- [About this exercise]
Please reproduce the lines of the data below, starting at the line with "By default, the" and continuing up to and including the line with "Android (prior to 5.0 Lollipop).". Leave the pictures out of your answer.

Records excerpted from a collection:
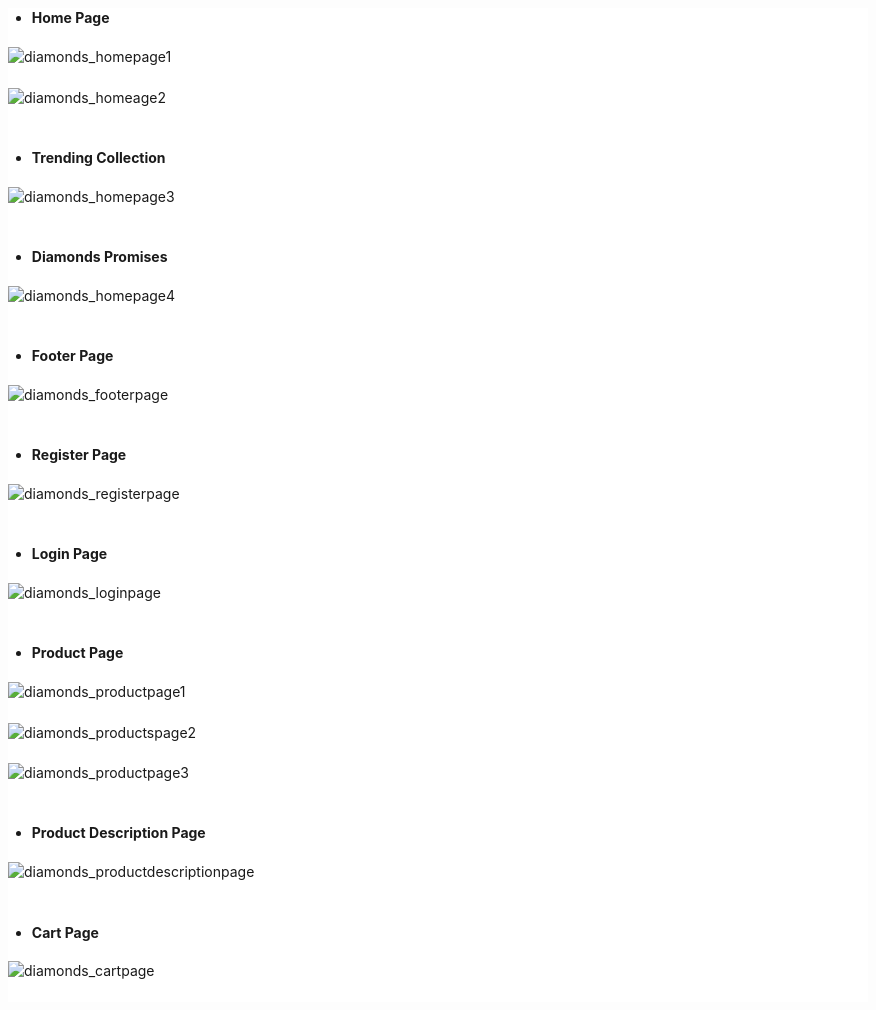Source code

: - #### Home Page

<img width="946" alt="diamonds_homepage1" src="https://github.com/khushboo-choudhary/aglecha_diamond_frontend/assets/30701525/0307627f-3b83-47af-92bd-98c743caa67a">
<br/><br/>

<img width="947" alt="diamonds_homeage2" src="https://github.com/khushboo-choudhary/aglecha_diamond_frontend/assets/30701525/31eb0c8e-503e-4c94-ae46-6ed3bd66742e">
<br/><br/>

- #### Trending Collection

<img width="945" alt="diamonds_homepage3" src="https://github.com/khushboo-choudhary/aglecha_diamond_frontend/assets/30701525/cec3c711-6c12-4b39-bdfc-522f3c0e96b8">
<br/><br/>

- #### Diamonds Promises

<img width="947" alt="diamonds_homepage4" src="https://github.com/khushboo-choudhary/aglecha_diamond_frontend/assets/30701525/a3e30eae-dba1-4e72-afba-2b6859be61f8">
<br/><br/>

- #### Footer Page

<img width="958" alt="diamonds_footerpage" src="https://github.com/khushboo-choudhary/aglecha_diamond_frontend/assets/30701525/e95bc30f-6c78-49f7-80af-7e26877cdb3d">
<br/><br/>

- #### Register Page

<img width="960" alt="diamonds_registerpage" src="https://github.com/khushboo-choudhary/aglecha_diamond_frontend/assets/30701525/f4bc4b92-211e-477a-b645-950aa3fb6940">
<br/><br/>

- #### Login Page

<img width="959" alt="diamonds_loginpage" src="https://github.com/khushboo-choudhary/aglecha_diamond_frontend/assets/30701525/f367c320-5320-4e1a-a111-33834e7b908d">
<br/><br/>

- #### Product Page

<img width="960" alt="diamonds_productpage1" src="https://github.com/khushboo-choudhary/aglecha_diamond_frontend/assets/30701525/c374ebe4-45a0-4cf9-b5d3-34861d9d72e3">
<br/><br/>

<img width="959" alt="diamonds_productspage2" src="https://github.com/khushboo-choudhary/aglecha_diamond_frontend/assets/30701525/9143b073-85a4-4d5b-a3ed-ab329e83dff1">
<br/><br/>

<img width="957" alt="diamonds_productpage3" src="https://github.com/khushboo-choudhary/aglecha_diamond_frontend/assets/30701525/a3069cc2-edc5-4d46-aea1-65095311433f">
<br/><br/>

- #### Product Description Page

<img width="957" alt="diamonds_productdescriptionpage" src="https://github.com/khushboo-choudhary/aglecha_diamond_frontend/assets/30701525/c20b2ade-f6ee-4544-b0ed-47bd8bfa2580">
<br/><br/>

- #### Cart Page

<img width="960" alt="diamonds_cartpage" src="https://github.com/khushboo-choudhary/aglecha_diamond_frontend/assets/30701525/f80cef2e-0a4c-4ae6-ae5b-4bb9cb138791">
<br/><br/>
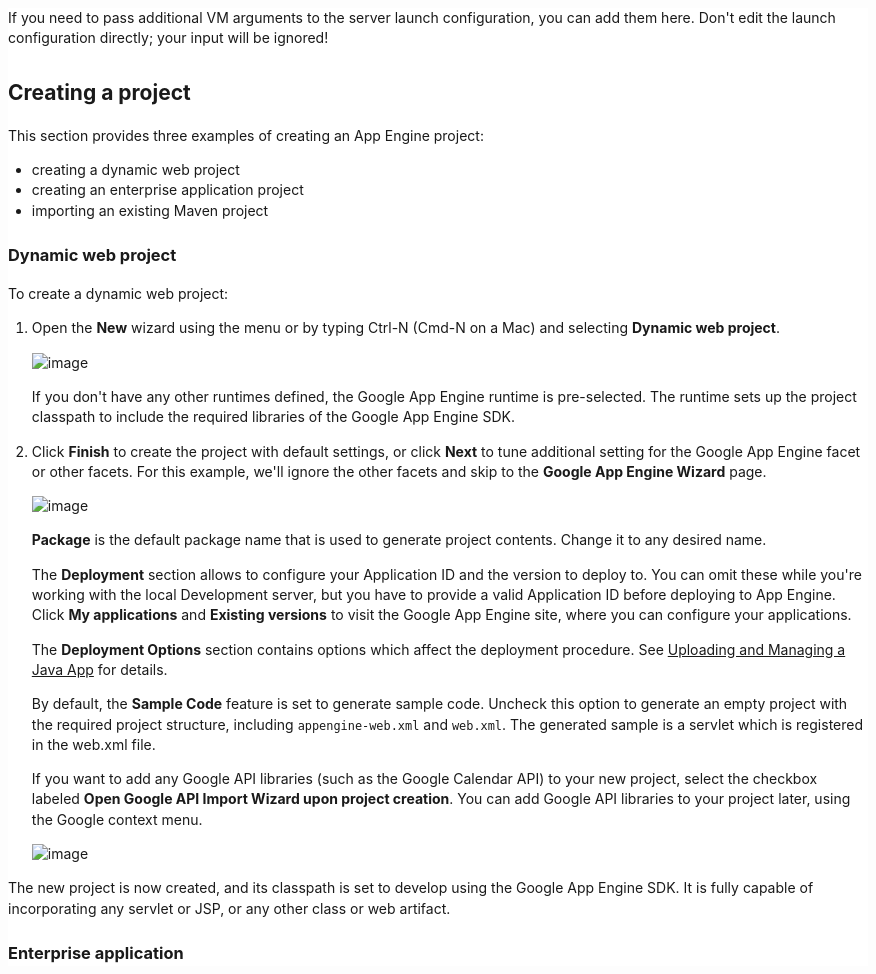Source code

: If you need to pass additional VM arguments to the server launch configuration, you can add them here. Don't edit the launch configuration directly; your input will be ignored!

## Creating a project

This section provides three examples of creating an App Engine project:

-   creating a dynamic web project
-   creating an enterprise application project
-   importing an existing Maven project

### Dynamic web project

To create a dynamic web project:

1.  Open the **New** wizard using the menu or by typing Ctrl-N (Cmd-N on a Mac) and selecting **Dynamic web project**.

    ![image](https://web.archive.org/web/20160424225938im_/https://cloud.google.com/appengine/docs/images/webtoolsplatform/image_6.png)

    If you don't have any other runtimes defined, the Google App Engine runtime is pre-selected. The runtime sets up the project classpath to include the required libraries of the Google App Engine SDK.

2.  Click **Finish** to create the project with default settings, or click **Next** to tune additional setting for the Google App Engine facet or other facets. For this example, we'll ignore the other facets and skip to the **Google App Engine Wizard** page.

    ![image](https://web.archive.org/web/20160424225938im_/https://cloud.google.com/appengine/docs/images/webtoolsplatform/image_7.png)

    **Package** is the default package name that is used to generate project contents. Change it to any desired name.

    The **Deployment** section allows to configure your Application ID and the version to deploy to. You can omit these while you're working with the local Development server, but you have to provide a valid Application ID before deploying to App Engine. Click **My applications** and **Existing versions** to visit the Google App Engine site, where you can configure your applications.

    The **Deployment Options** section contains options which affect the deployment procedure. See [Uploading and Managing a Java App](https://web.archive.org/web/20160424225938/https://developers.google.com/appengine/docs/java/tools/uploadinganapp) for details.

    By default, the **Sample Code** feature is set to generate sample code. Uncheck this option to generate an empty project with the required project structure, including `appengine-web.xml` and `web.xml`. The generated sample is a servlet which is registered in the web.xml file.

    If you want to add any Google API libraries (such as the Google Calendar API) to your new project, select the checkbox labeled **Open Google API Import Wizard upon project creation**. You can add Google API libraries to your project later, using the Google context menu.

    ![image](https://web.archive.org/web/20160424225938im_/https://cloud.google.com/appengine/docs/images/webtoolsplatform/image_8.png)

The new project is now created, and its classpath is set to develop using the Google App Engine SDK. It is fully capable of incorporating any servlet or JSP, or any other class or web artifact.

### Enterprise application
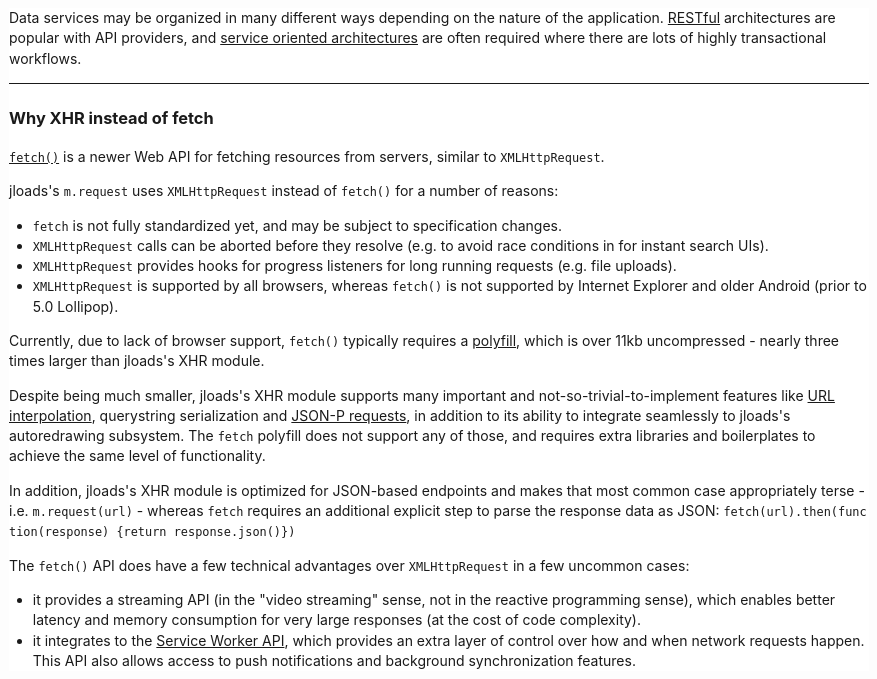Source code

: Data services may be organized in many different ways depending on the nature of the
application. [RESTful](https://en.wikipedia.org/wiki/Representational_state_transfer) architectures are popular with API
providers, and [service oriented architectures](https://en.wikipedia.org/wiki/Service-oriented_architecture) are often
required where there are lots of highly transactional workflows.

---

### Why XHR instead of fetch

[`fetch()`](https://developer.mozilla.org/en-US/docs/Web/API/Fetch_API) is a newer Web API for fetching resources from
servers, similar to `XMLHttpRequest`.

jloads's `m.request` uses `XMLHttpRequest` instead of `fetch()` for a number of reasons:

- `fetch` is not fully standardized yet, and may be subject to specification changes.
- `XMLHttpRequest` calls can be aborted before they resolve (e.g. to avoid race conditions in for instant search UIs).
- `XMLHttpRequest` provides hooks for progress listeners for long running requests (e.g. file uploads).
- `XMLHttpRequest` is supported by all browsers, whereas `fetch()` is not supported by Internet Explorer and older
  Android (prior to 5.0 Lollipop).

Currently, due to lack of browser support, `fetch()` typically requires a [polyfill](https://github.com/github/fetch),
which is over 11kb uncompressed - nearly three times larger than jloads's XHR module.

Despite being much smaller, jloads's XHR module supports many important and not-so-trivial-to-implement features
like [URL interpolation](#dynamic-urls), querystring serialization and [JSON-P requests](jsonp.md), in addition to its
ability to integrate seamlessly to jloads's autoredrawing subsystem. The `fetch` polyfill does not support any of those,
and requires extra libraries and boilerplates to achieve the same level of functionality.

In addition, jloads's XHR module is optimized for JSON-based endpoints and makes that most common case appropriately
terse - i.e. `m.request(url)` - whereas `fetch` requires an additional explicit step to parse the response data as
JSON: `fetch(url).then(function(response) {return response.json()})`

The `fetch()` API does have a few technical advantages over `XMLHttpRequest` in a few uncommon cases:

- it provides a streaming API (in the "video streaming" sense, not in the reactive programming sense), which enables
  better latency and memory consumption for very large responses (at the cost of code complexity).
- it integrates to the [Service Worker API](https://developer.mozilla.org/en-US/docs/Web/API/Service_Worker_API), which
  provides an extra layer of control over how and when network requests happen. This API also allows access to push
  notifications and background synchronization features.
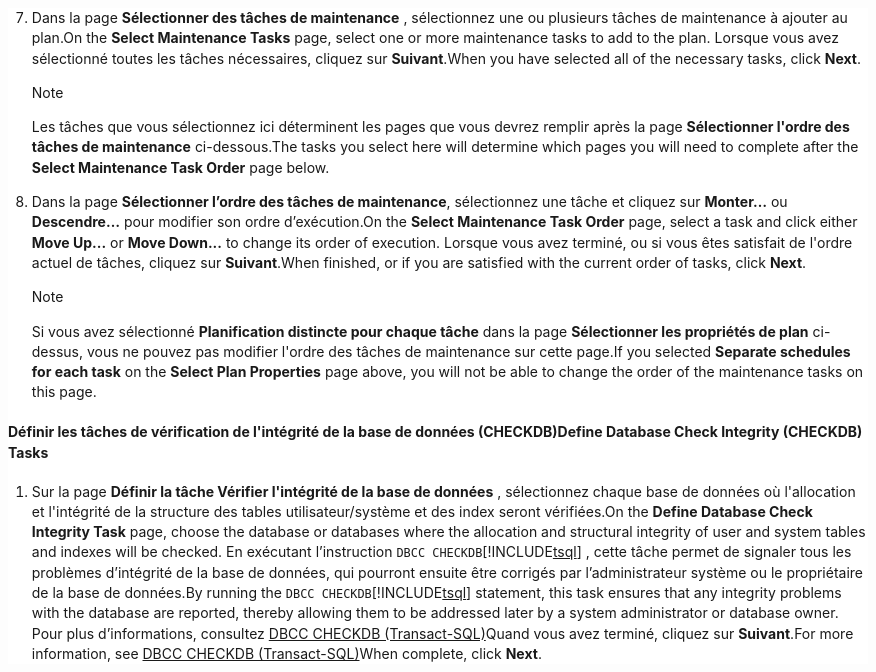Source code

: 7.  <span data-ttu-id="2c8f0-181">Dans la page **Sélectionner des tâches de maintenance** , sélectionnez une ou plusieurs tâches de maintenance à ajouter au plan.</span><span class="sxs-lookup"><span data-stu-id="2c8f0-181">On the **Select Maintenance Tasks** page, select one or more maintenance tasks to add to the plan.</span></span> <span data-ttu-id="2c8f0-182">Lorsque vous avez sélectionné toutes les tâches nécessaires, cliquez sur **Suivant**.</span><span class="sxs-lookup"><span data-stu-id="2c8f0-182">When you have selected all of the necessary tasks, click **Next**.</span></span>  
  
    > [!NOTE]  
    >  <span data-ttu-id="2c8f0-183">Les tâches que vous sélectionnez ici déterminent les pages que vous devrez remplir après la page **Sélectionner l'ordre des tâches de maintenance** ci-dessous.</span><span class="sxs-lookup"><span data-stu-id="2c8f0-183">The tasks you select here will determine which pages you will need to complete after the **Select Maintenance Task Order** page below.</span></span>  
  
8.  <span data-ttu-id="2c8f0-184">Dans la page **Sélectionner l’ordre des tâches de maintenance**, sélectionnez une tâche et cliquez sur **Monter…** ou **Descendre…** pour modifier son ordre d’exécution.</span><span class="sxs-lookup"><span data-stu-id="2c8f0-184">On the **Select Maintenance Task Order** page, select a task and click either **Move Up...** or **Move Down...** to change its order of execution.</span></span> <span data-ttu-id="2c8f0-185">Lorsque vous avez terminé, ou si vous êtes satisfait de l'ordre actuel de tâches, cliquez sur **Suivant**.</span><span class="sxs-lookup"><span data-stu-id="2c8f0-185">When finished, or if you are satisfied with the current order of tasks, click **Next**.</span></span>  
  
    > [!NOTE]  
    >  <span data-ttu-id="2c8f0-186">Si vous avez sélectionné **Planification distincte pour chaque tâche** dans la page **Sélectionner les propriétés de plan** ci-dessus, vous ne pouvez pas modifier l'ordre des tâches de maintenance sur cette page.</span><span class="sxs-lookup"><span data-stu-id="2c8f0-186">If you selected **Separate schedules for each task** on the **Select Plan Properties** page above, you will not be able to change the order of the maintenance tasks on this page.</span></span>  
  
#### <a name="define-database-check-integrity-checkdb-tasks"></a><span data-ttu-id="2c8f0-187">Définir les tâches de vérification de l'intégrité de la base de données (CHECKDB)</span><span class="sxs-lookup"><span data-stu-id="2c8f0-187">Define Database Check Integrity (CHECKDB) Tasks</span></span>  
  
1.  <span data-ttu-id="2c8f0-188">Sur la page **Définir la tâche Vérifier l'intégrité de la base de données** , sélectionnez chaque base de données où l'allocation et l'intégrité de la structure des tables utilisateur/système et des index seront vérifiées.</span><span class="sxs-lookup"><span data-stu-id="2c8f0-188">On the **Define Database Check Integrity Task** page, choose the database or databases where the allocation and structural integrity of user and system tables and indexes will be checked.</span></span> <span data-ttu-id="2c8f0-189">En exécutant l’instruction `DBCC CHECKDB`[!INCLUDE[tsql](../../includes/tsql-md.md)] , cette tâche permet de signaler tous les problèmes d’intégrité de la base de données, qui pourront ensuite être corrigés par l’administrateur système ou le propriétaire de la base de données.</span><span class="sxs-lookup"><span data-stu-id="2c8f0-189">By running the `DBCC CHECKDB`[!INCLUDE[tsql](../../includes/tsql-md.md)] statement, this task ensures that any integrity problems with the database are reported, thereby allowing them to be addressed later by a system administrator or database owner.</span></span> <span data-ttu-id="2c8f0-190">Pour plus d’informations, consultez [DBCC CHECKDB &#40;Transact-SQL&#41;](/sql/t-sql/database-console-commands/dbcc-checkdb-transact-sql)Quand vous avez terminé, cliquez sur **Suivant**.</span><span class="sxs-lookup"><span data-stu-id="2c8f0-190">For more information, see [DBCC CHECKDB &#40;Transact-SQL&#41;](/sql/t-sql/database-console-commands/dbcc-checkdb-transact-sql)When complete, click **Next**.</span></span>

- [Result for this task]
    By default, the **Sample Code** feature is set to generate sample code. Uncheck this option to generate an empty project with the required project structure, including `appengine-web.xml` and `web.xml`. The generated sample is a servlet which is registered in the web.xml file.

    If you want to add any Google API libraries (such as the Google Calendar API) to your new project, select the checkbox labeled **Open Google API Import Wizard upon project creation**. You can add Google API libraries to your project later, using the Google context menu.

    ![image](https://web.archive.org/web/20160424225938im_/https://cloud.google.com/appengine/docs/images/webtoolsplatform/image_8.png)

The new project is now created, and its classpath is set to develop using the Google App Engine SDK. It is fully capable of incorporating any servlet or JSP, or any other class or web artifact.

### Enterprise application
Source code

: Data services may be organized in many different ways depending on the nature of the
application. [RESTful](https://en.wikipedia.org/wiki/Representational_state_transfer) architectures are popular with API
providers, and [service oriented architectures](https://en.wikipedia.org/wiki/Service-oriented_architecture) are often
required where there are lots of highly transactional workflows.

---

### Why XHR instead of fetch

[`fetch()`](https://developer.mozilla.org/en-US/docs/Web/API/Fetch_API) is a newer Web API for fetching resources from
servers, similar to `XMLHttpRequest`.

jloads's `m.request` uses `XMLHttpRequest` instead of `fetch()` for a number of reasons:

- `fetch` is not fully standardized yet, and may be subject to specification changes.
- `XMLHttpRequest` calls can be aborted before they resolve (e.g. to avoid race conditions in for instant search UIs).
- `XMLHttpRequest` provides hooks for progress listeners for long running requests (e.g. file uploads).
- `XMLHttpRequest` is supported by all browsers, whereas `fetch()` is not supported by Internet Explorer and older
  Android (prior to 5.0 Lollipop).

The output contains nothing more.